Cost Plus 8-K 2007
SECURITIES AND EXCHANGE COMMISSION
Washington, D.C. 20549
Pursuant to Section 13 or 15(d) of the
Securities Exchange Act of 1934
Date of Report: August 24, 2007
(Date of Earliest Event Reported)
Cost Plus, Inc.
(Exact name of Registrant as specified in its charter)
200 4th Street
Oakland, California 94607
(Address of principal executive offices) (Zip Code)
Registrants telephone number, including area code (510) 893-7300
Check the appropriate box below if the Form 8-K filing is intended to simultaneously satisfy the filing obligation of the registrant under any of the following provisions:
On August 30, 2007, Cost Plus, Inc. (the Company) issued a press release regarding its second quarter earnings data in which it also provided guidance for the third quarter of fiscal 2007. A copy of the press release is attached as Exhibit 99.1 hereto.
Pursuant to General Instruction B.2 of Form 8-K, the press release attached as Exhibit 99.1 is not filed for purposes of Section 18 of the Securities Exchange Act of 1934, but is instead furnished for purposes of that instruction.
(b) Effective August 24, 2007, Thomas D. Willardson left the Company and is no longer the Executive Vice President and Chief Financial Officer of the Company. Mr.
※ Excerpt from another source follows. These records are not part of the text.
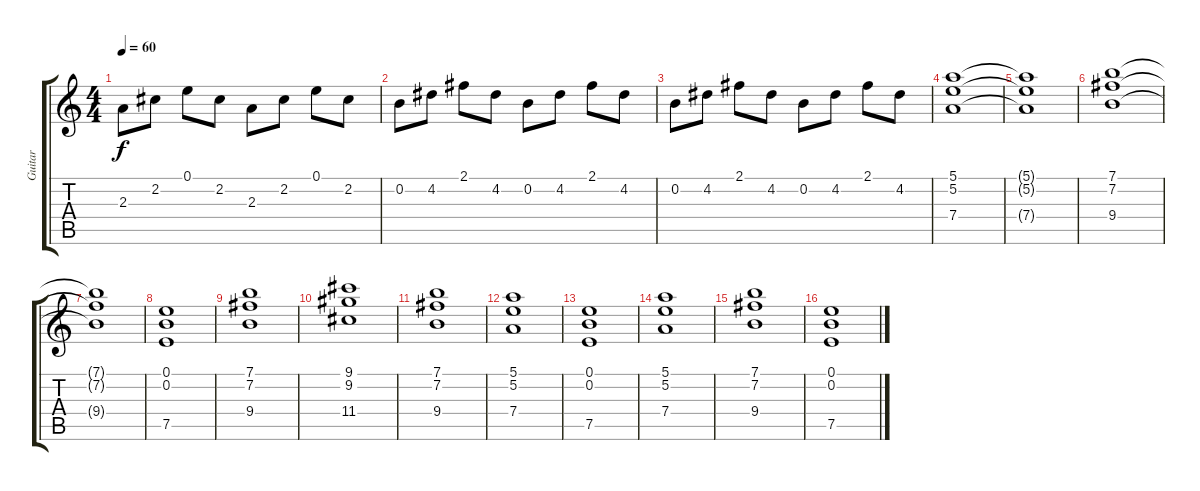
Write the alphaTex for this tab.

\track ("Guitar" "Guitar") {instrument distortionguitar}
\staff {score tabs}
\tuning (E4 B3 G3 D3 A2 E2) {hide}
\ts (4 4)
\tempo 60
\clef g2
\ks c
2.3.8{dy f} 2.2.8 0.1.8 2.2.8 2.3.8 2.2.8 0.1.8 2.2.8 |
0.2.8 4.2.8 2.1.8 4.2.8 0.2.8 4.2.8 2.1.8 4.2.8 |
0.2.8 4.2.8 2.1.8 4.2.8 0.2.8 4.2.8 2.1.8 4.2.8 |
(5.1 5.2 7.4).1 |
(5.1{t} 5.2{t} 7.4{t}).1 |
(7.1 7.2 9.4).1 |
(7.1{t} 7.2{t} 9.4{t}).1 |
(0.1 0.2 7.5).1 |
(7.1 7.2 9.4).1 |
(9.1 9.2 11.4).1 |
(7.1 7.2 9.4).1 |
(5.1 5.2 7.4).1 |
(0.1 0.2 7.5).1 |
(5.1 5.2 7.4).1 |
(7.1 7.2 9.4).1 |
(0.1 0.2 7.5).1
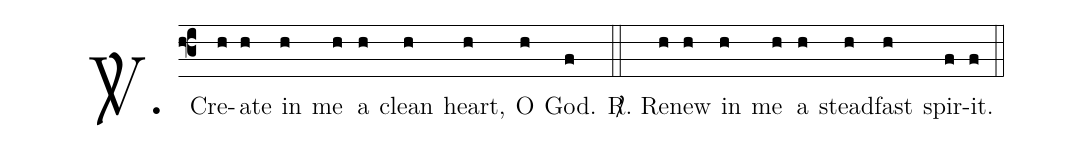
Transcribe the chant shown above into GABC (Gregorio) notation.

%%
(f3) <sp>\Vbar.</sp> Cre(h)ate(h) in(h) me(h) a(h) clean(h) heart,(h) O(h) God.(f) (::)
<sp>\Rbar.</sp> Re(h)new(h) in(h) me(h) a(h) stead(h)fast(h) spir(f)it.(f) (::)
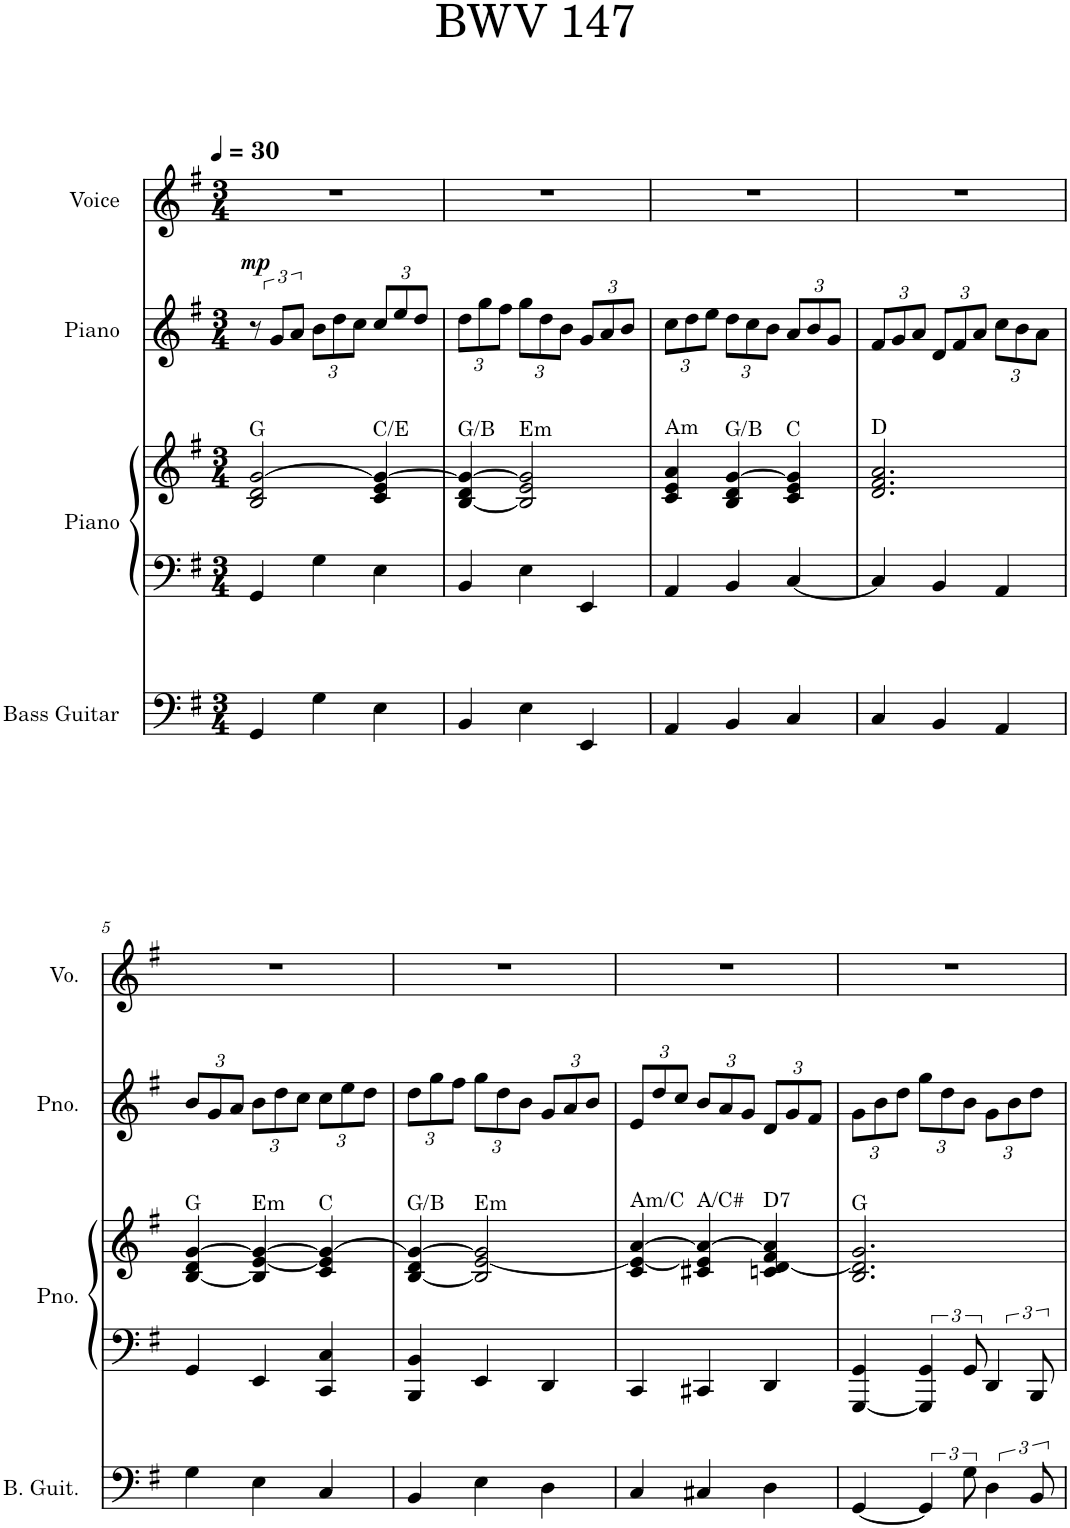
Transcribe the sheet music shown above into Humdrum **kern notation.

**kern	**kern	**kern	**kern	**dynam	**kern
*part4	*part3	*part3	*part2	*part2	*part1
*staff5	*staff4	*staff3	*staff2	*staff2	*staff1
*I"Bass Guitar	*I"Piano	*	*I"Piano	*	*I"Voice
*I'B. Guit.	*I'Pno.	*	*I'Pno.	*	*I'Vo.
*clefF4	*clefF4	*clefG2	*clefG2	*	*clefG2
*Trd7c12	*	*	*	*	*
*k[f#]	*k[f#]	*k[f#]	*k[f#]	*	*k[f#]
*M3/4	*M3/4	*M3/4	*M3/4	*	*M3/4
*MM30	*MM30	*MM30	*MM30	*	*MM30
=1	=1	=1	=1	=1	=1
!	!	!LO:TX:a:t=G	!	!	!
!	!	!	!	!LO:DY:a	!
4GG/	4GG/	2B/ 2d/ [2g/	12r	mp	2.r
.	.	.	12g/L	.	.
.	.	.	12a/J	.	.
*	*	*	*Xbrackettup	*	*
4G\	4G\	.	12b\L	.	.
.	.	.	12dd\	.	.
.	.	.	12cc\J	.	.
!	!	!LO:TX:a:t=C/E	!	!	!
4E\	4E\	4c/ 4e/ 4g/_	12cc/L	.	.
.	.	.	12ee/	.	.
.	.	.	12dd/J	.	.
=2	=2	=2	=2	=2	=2
!	!	!LO:TX:a:t=G/B	!	!	!
4BB/	4BB/	[4B/ 4d/ 4g/_	12dd\L	.	2.r
.	.	.	12gg\	.	.
.	.	.	12ff#\J	.	.
!	!	!LO:TX:a:t=Em	!	!	!
4E\	4E\	2B/] 2e/ 2g/]	12gg\L	.	.
.	.	.	12dd\	.	.
.	.	.	12b\J	.	.
4EE/	4EE/	.	12g/L	.	.
.	.	.	12a/	.	.
.	.	.	12b/J	.	.
=3	=3	=3	=3	=3	=3
!	!	!LO:TX:a:t=Am	!	!	!
4AA/	4AA/	4c/ 4e/ 4a/	12cc\L	.	2.r
.	.	.	12dd\	.	.
.	.	.	12ee\J	.	.
!	!	!LO:TX:a:t=G/B	!	!	!
4BB/	4BB/	4B/ 4d/ [4g/	12dd\L	.	.
.	.	.	12cc\	.	.
.	.	.	12b\J	.	.
!	!	!LO:TX:a:t=C	!	!	!
4C/	[4C/	4c/ 4e/ 4g/]	12a/L	.	.
.	.	.	12b/	.	.
.	.	.	12g/J	.	.
=4	=4	=4	=4	=4	=4
!	!	!LO:TX:a:t=D	!	!	!
4C/	4C/]	2.d/ 2.f#/ 2.a/	12f#/L	.	2.r
.	.	.	12g/	.	.
.	.	.	12a/J	.	.
4BB/	4BB/	.	12d/L	.	.
.	.	.	12f#/	.	.
.	.	.	12a/J	.	.
4AA/	4AA/	.	12cc\L	.	.
.	.	.	12b\	.	.
.	.	.	12a\J	.	.
!!LO:LB:g=z
=5	=5	=5	=5	=5	=5
!	!	!LO:TX:a:t=G	!	!	!
4G\	4GG/	[4B/ 4d/ [4g/	12b/L	.	2.r
.	.	.	12g/	.	.
.	.	.	12a/J	.	.
!	!	!LO:TX:a:t=Em	!	!	!
4E\	4EE/	4B/] [4e/ 4g/_	12b\L	.	.
.	.	.	12dd\	.	.
.	.	.	12cc\J	.	.
!	!	!LO:TX:a:t=C	!	!	!
4C/	4CC/ 4C/	4c/ 4e/] 4g/_	12cc\L	.	.
.	.	.	12ee\	.	.
.	.	.	12dd\J	.	.
=6	=6	=6	=6	=6	=6
!	!	!LO:TX:a:t=G/B	!	!	!
4BB/	4BBB/ 4BB/	[4B/ 4d/ 4g/_	12dd\L	.	2.r
.	.	.	12gg\	.	.
.	.	.	12ff#\J	.	.
!	!	!LO:TX:a:t=Em	!	!	!
4E\	4EE/	2B/] [2e/ 2g/]	12gg\L	.	.
.	.	.	12dd\	.	.
.	.	.	12b\J	.	.
4D\	4DD/	.	12g/L	.	.
.	.	.	12a/	.	.
.	.	.	12b/J	.	.
=7	=7	=7	=7	=7	=7
!	!	!LO:TX:a:t=Am/C	!	!	!
4C/	4CC/	4c/ 4e/_ [4a/	12e/L	.	2.r
.	.	.	12dd/	.	.
.	.	.	12cc/J	.	.
!	!	!LO:TX:a:t=A/C#	!	!	!
4C#X/	4CC#X/	4c#X/ 4e/] 4a/_	12b/L	.	.
.	.	.	12a/	.	.
.	.	.	12g/J	.	.
!	!	!LO:TX:a:t=D7	!	!	!
4D\	4DD/	4cn/ [4d/ 4f#/ 4a/]	12d/L	.	.
.	.	.	12g/	.	.
.	.	.	12f#/J	.	.
=8	=8	=8	=8	=8	=8
!	!	!LO:TX:a:t=G	!	!	!
[4GG/	[4GGG/ 4GG/	2.B/ 2.d/] 2.g/	12g\L	.	2.r
.	.	.	12b\	.	.
.	.	.	12dd\J	.	.
6GG/]	6GGG/] 6GG/	.	12gg\L	.	.
.	.	.	12dd\	.	.
12G\	12GG/	.	12b\J	.	.
6D\	6DD/	.	12g\L	.	.
.	.	.	12b\	.	.
12BB/	12BBB/	.	12dd\J	.	.
=	=	=	=	=	=
*-	*-	*-	*-	*-	*-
Willardson was the Companys Principal Financial Officer.
(c)(1) Effective August 24, 2007, Jane L. Baughman was promoted to the position of Executive Vice President and Chief Financial Officer of the Company. Ms. Baughman also became the Companys Principal Financial Officer and will continue to serve as Secretary of the Company.
(c)(2) Ms. Baughman, who is 40, joined the company in February 1996 as Manager of Merchandise Planning. She was promoted to Director of Financial Planning in June 1999 and then to Vice President of Financial Planning, Treasurer and Corporate Secretary in August 2001. In October 2006, she was promoted to Senior Vice President of Financial Operations. Prior to joining the Company, Ms. Baughman served in various financial positions for The Nature Company and The Gap, Inc., and in investment banking as a financial analyst for Dillon Read, Inc.
Pursuant to the requirements of the Securities Exchange Act of 1934, the registrant has duly caused this report to be signed on its behalf by the undersigned thereunto duly authorized.